Coordinated action against illicit crypto-markets and the exploitation of loopholes between different jurisdictions is one of several recommendations made in a recent paper, drafted by the Basel Institute of Governance and The International Academy of Financial Crime Litigators.
Federic Paesano, one of the report’s authors, told OCCRP on Wednesday that not every country is following the same rules, or implementing them at the same pace.
The problem is that “criminals exploit the gap in legislation between different countries, or go to jurisdictions where the rules are more relaxed in terms of anti-money laundering and know-your-customer checks,” he said.
“Crypto investigations are very often international by nature, and cryptocurrency can move much faster than fiat currencies,” Paesano added. “Almost all such investigations require the cooperation of another country, and it’s currently a slow process that takes a lot of time.”
The report also said crypto-investigators should invest in adapting techniques and technologies in line with the constantly evolving methods of criminal actors, while judicial authorities should develop new strategies for prosecuting virtual assets-based money laundering.
Its recommendations come after Him Das, acting director of the U.S. Financial Crimes Enforcement Network (FinCEN), told congress earlier in April that the agency’s existing powers are “not right-sized for the types of threats we’re seeing through the use of cryptocurrency.”
In the U.K., experts have pointed out that financial authorities are currently responding to crypto-laundering using laws that are more than 20 years old, as the government promises better protection of the country’s financial system under the recently-tabled Economic Crime Bill.
Cryptocurrency’s popularity increased massively amid the COVID-19 crisis, partly as a result of widespread economic downturn in other sectors, and backing from high-profile figures like Elon Musk.
Although crypto-markets have crashed lately, Paesano says this is largely because of the way bitcoin issuances are structured, and that the value of virtual currencies will recover in due course.

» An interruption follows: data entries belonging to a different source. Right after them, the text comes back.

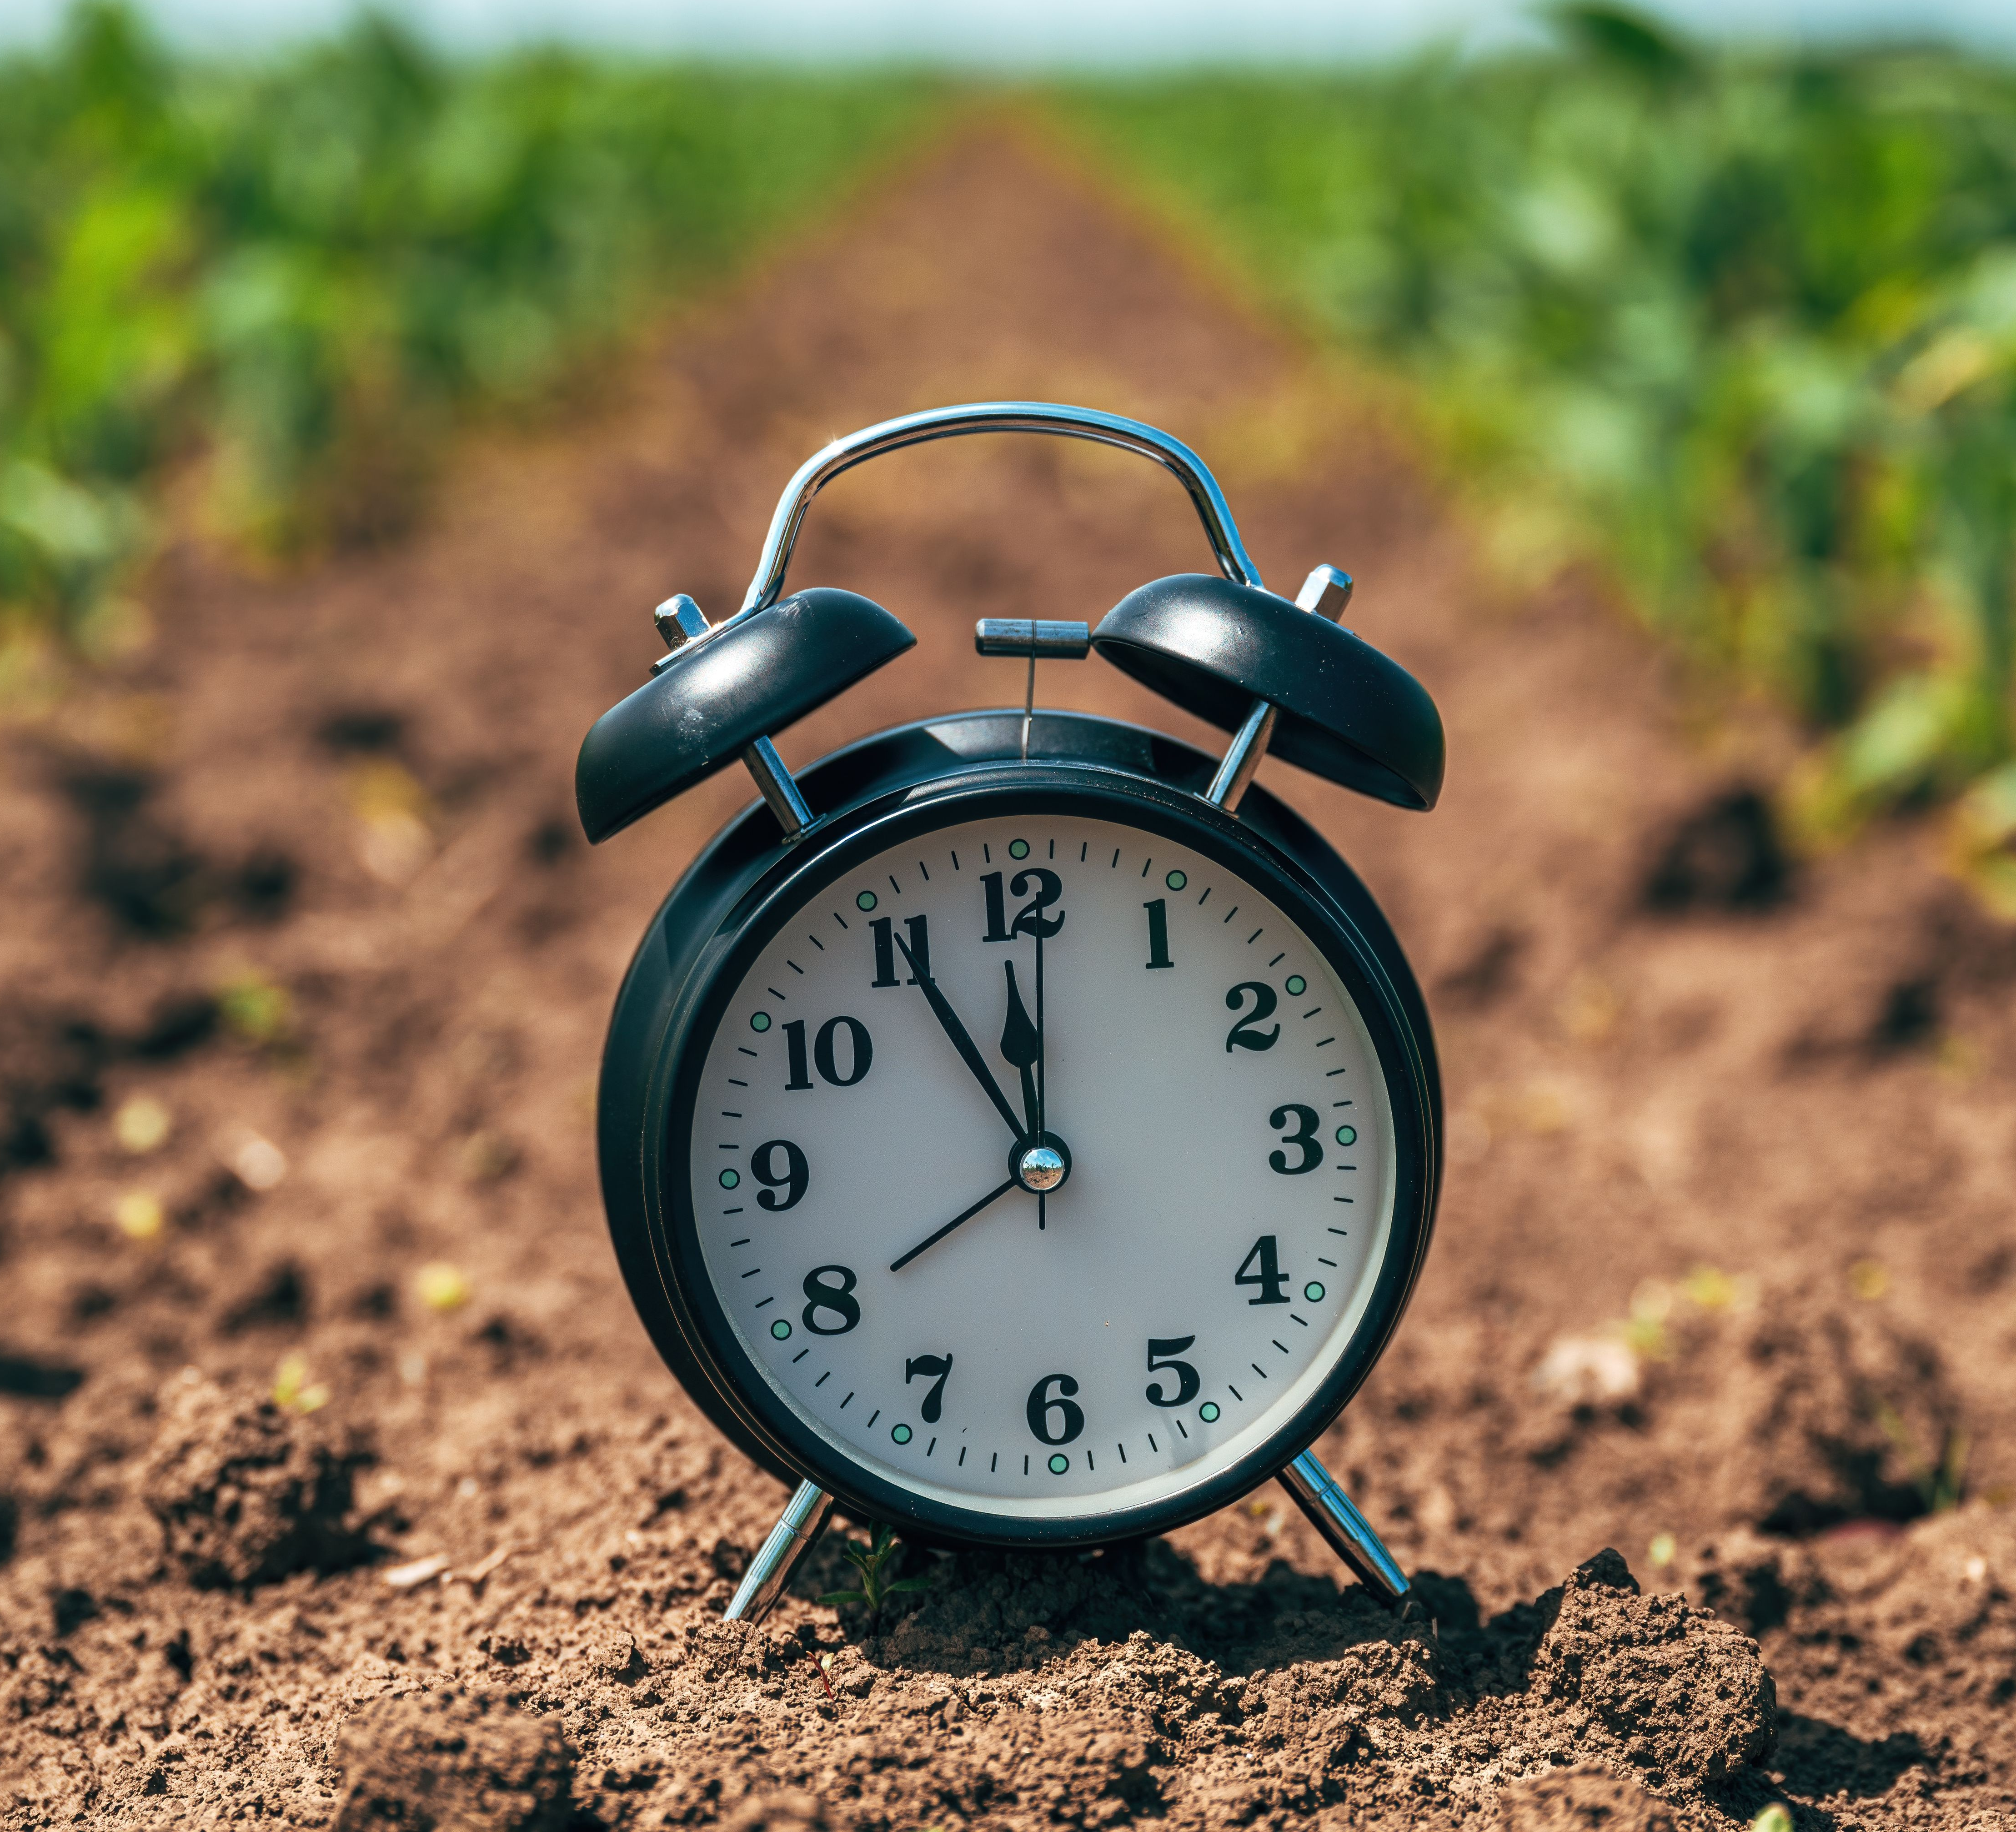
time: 11:00
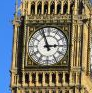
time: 2:56
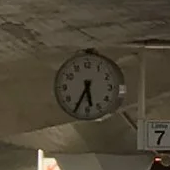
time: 5:34
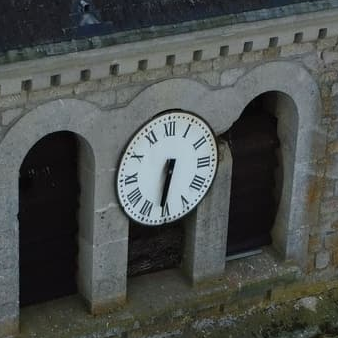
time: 6:31
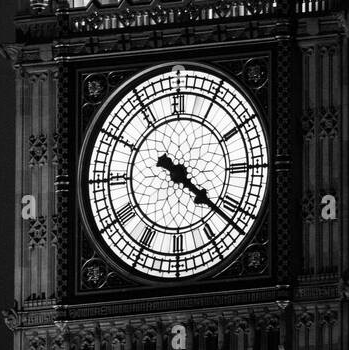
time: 4:21
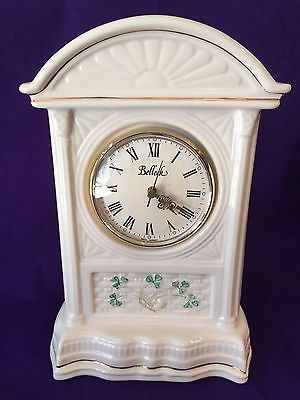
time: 4:01
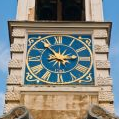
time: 2:54
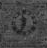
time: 11:33
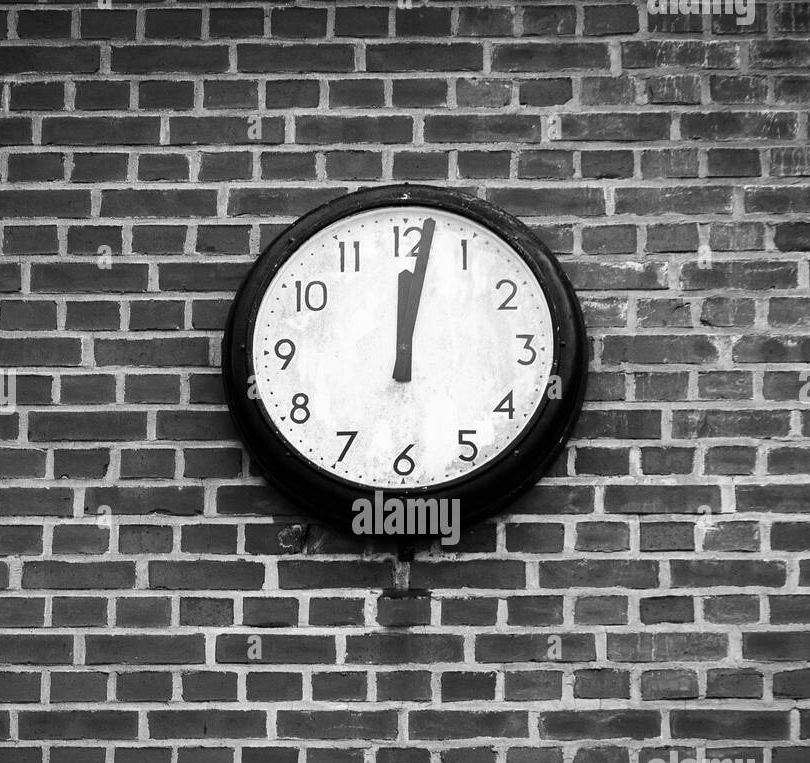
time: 12:01
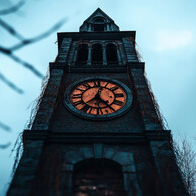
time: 12:23
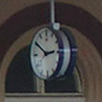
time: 2:50
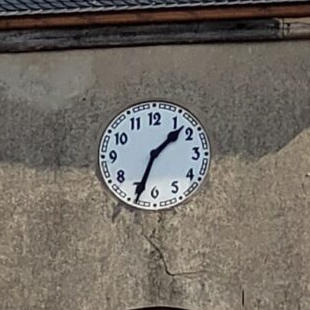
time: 1:33
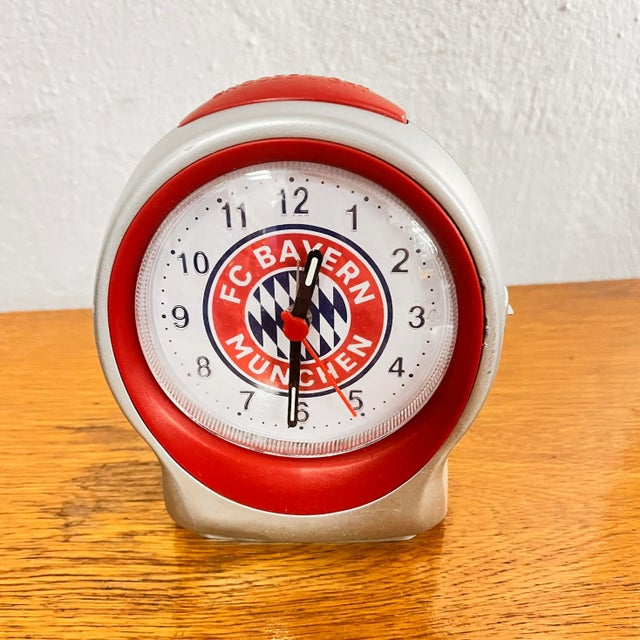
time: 12:30
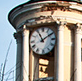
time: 11:09
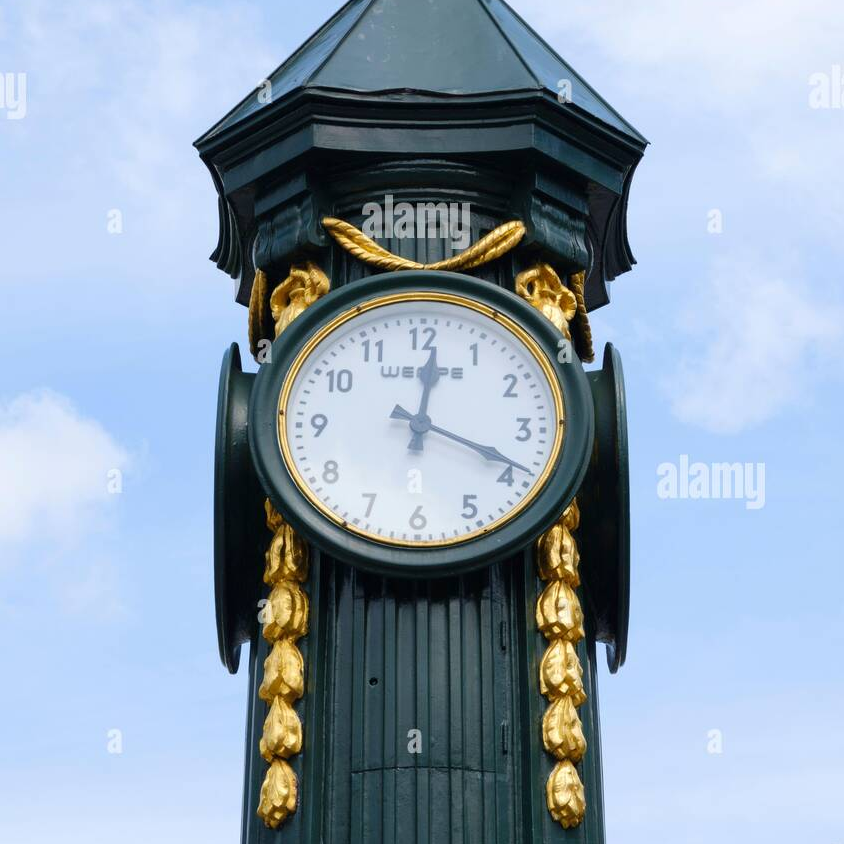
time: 12:18
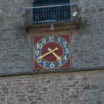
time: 4:40
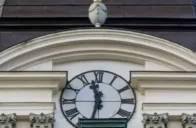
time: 11:32
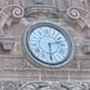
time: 2:29
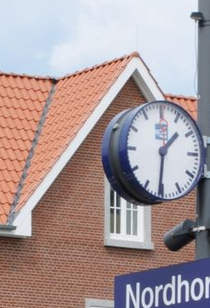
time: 1:30
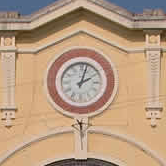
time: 2:03
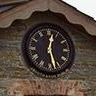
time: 12:27
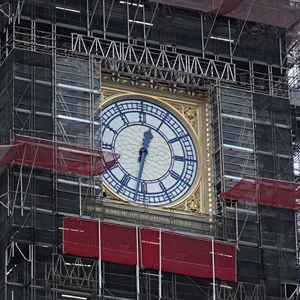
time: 12:31
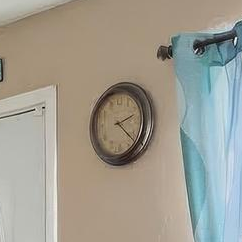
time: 2:21
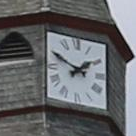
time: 1:49
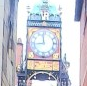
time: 8:58
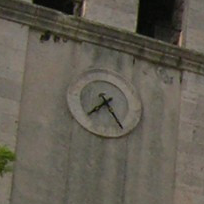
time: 7:25
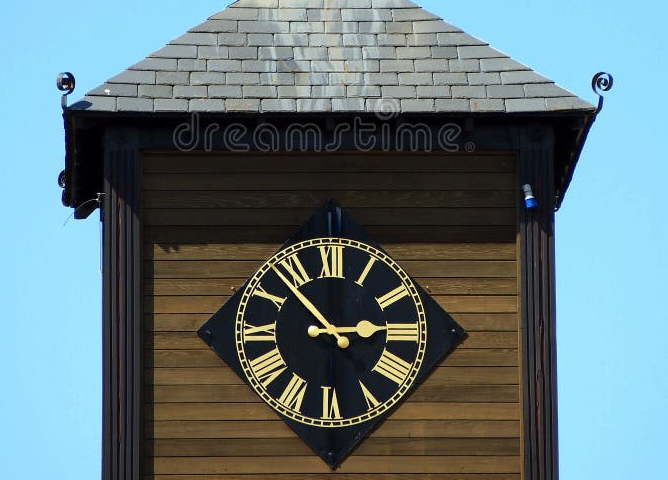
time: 2:53
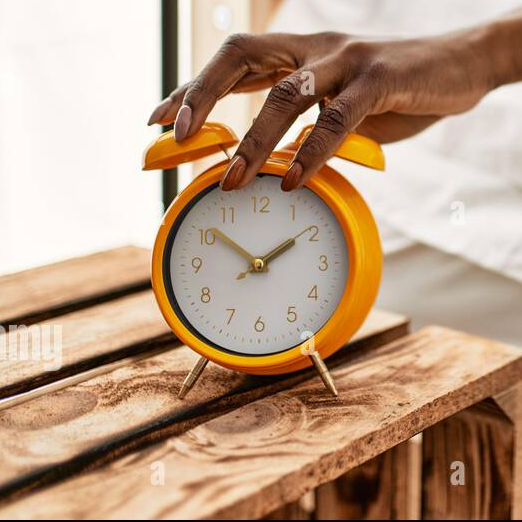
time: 1:51
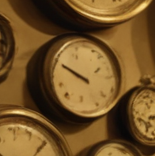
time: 9:50
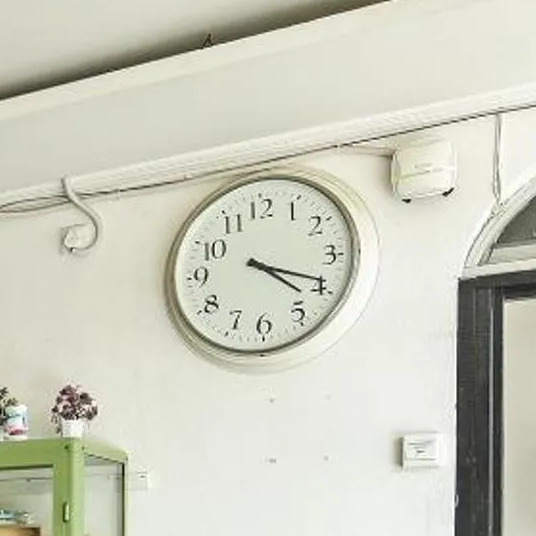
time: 4:18
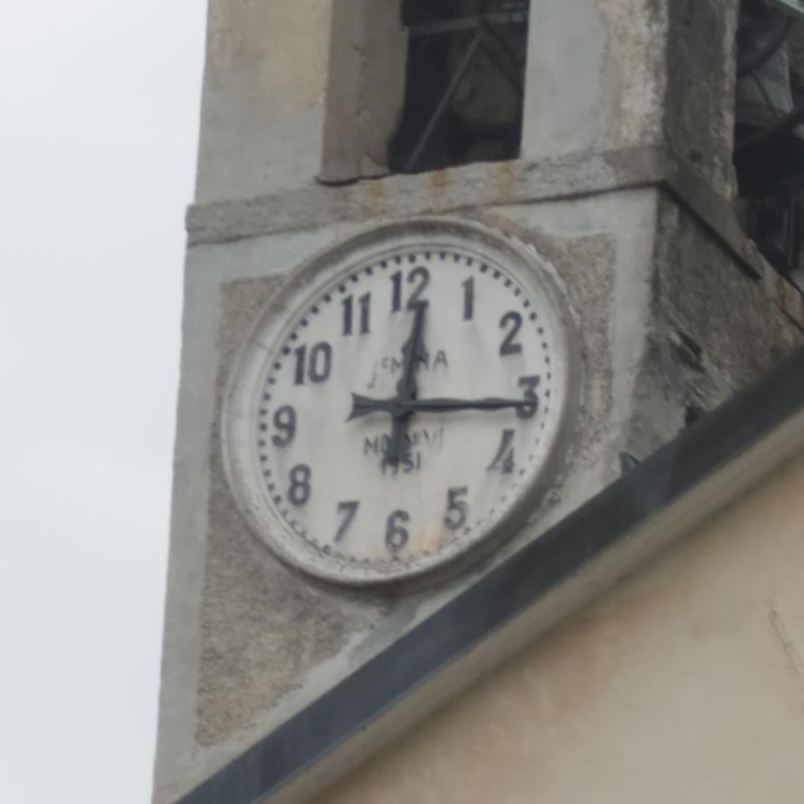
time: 12:16
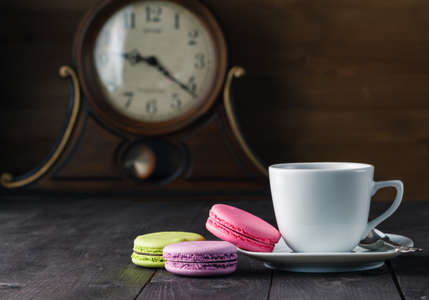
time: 9:21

As markets bounce back, governments may increasingly turn to cryptocurrencies “to boost or even rescue pandemic-crippled economies,” per the recent report. It cites the example of El Salvador’s recent decision to adopt bitcoin as its legal tender, noting that the initiative has been plagued with scams almost from the start.
Nor is it only countries embracing cryptocurrencies that signals a need for more effective regulation and enforcement, according to the institute’s findings. States imposing stringent measures can also have problematic results further afield.
China’s near-blanket ban on virtual currencies last September has driven a massive influx of crypto-miners ― virtual currency platform users who, for profit, process the complex computational algorithms required to encode transactions ― into neighboring Kazakhstan.
Kazakh authorities have tried to crack down on crypto-mining in response to critical power shortages caused by these highly energy-consuming practices, but are struggling to enforce against gray-market operators who exploit loopholes in existing regulation by registering their businesses abroad.